Aos jornalistas, o contra-almirante José Vizinha Mirones, diretor-geral da Autoridade Marítima Nacional (AMN), falou da necessidade de renovar a frota, mas assegurou que o plano de investimento da frota daquela entidade ainda não está fechado e garantiu não existir “nenhuma emergência” de meios operacionais.
“Neste momento, temos um plano de investimento que não está ainda completamente terminado. A nossa intenção é, de facto, proceder de uma forma planeada, programada, à renovação da frota que, esperamos, se tudo correr bem, vir a concretizar com o apoio das nossas empresas”, disse, no final da entrega das embarcações aos comandantes do Instituto de Socorros a Náufragos (ISN) de Aveiro e Ponta Delgada.
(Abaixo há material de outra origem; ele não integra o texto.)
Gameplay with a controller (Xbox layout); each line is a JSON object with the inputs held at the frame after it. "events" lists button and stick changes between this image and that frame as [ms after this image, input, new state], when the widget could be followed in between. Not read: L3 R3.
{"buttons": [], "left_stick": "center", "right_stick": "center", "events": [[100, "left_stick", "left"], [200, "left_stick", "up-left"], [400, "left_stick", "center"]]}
“Este é um exemplo [Navallethes] de uma ligação virtuosa, que espero venha a ser robustecida, para o desenvolvimento da indústria local. Isto gera emprego, gera inovação, desenvolvimento económico e contribui para o reforço da Marinha e da AMN”.
Com 11 metros de comprimento e equipada com dois motores de 300 cavalos, as embarcações destinam-se a apoiar atividades relacionadas com a salvaguarda da vida humana no mar, em condições ambientais adversas e severas. Segundo, o empresário Portela Rosa, as SR45 e 46 atingem 80 km/hora (40 nós). “Estas embarcações são sinónimo de estabilidade, eficiência e capacidade de auto-adriçamento, permitindo um desempenho excecional em situações de emergência”, disse.
Francisco Portela Rosa afirmou que as embarcações são “de terceira geração, feitas com flutuadores com uma espuma com memória no seu interior, além de terem uma cobertura de poliureia”. “Foram as primeiras com esta tecnologia a ser construídas na empresa. São as meninas dos nossos olhos”, manifestou.
O presidente da Câmara de Viana do Castelo, Luís Nobre, falou da palavra “confiança” que a Marinha depositou no tecido empresarial do concelho. “Se há competência industrial instalada no concelho, é na construção e reparação naval. Há uma relação de confiança na nossa indústria, nesta área e, nesta empresa em particular. Há relevância na indústria nacional para ser aproveitada por todas as entidades nacionais. Só havendo oportunidades de contratação é que pode haver capacidade financeira para desenvolver e inovar”, assegurou Luís Nobre.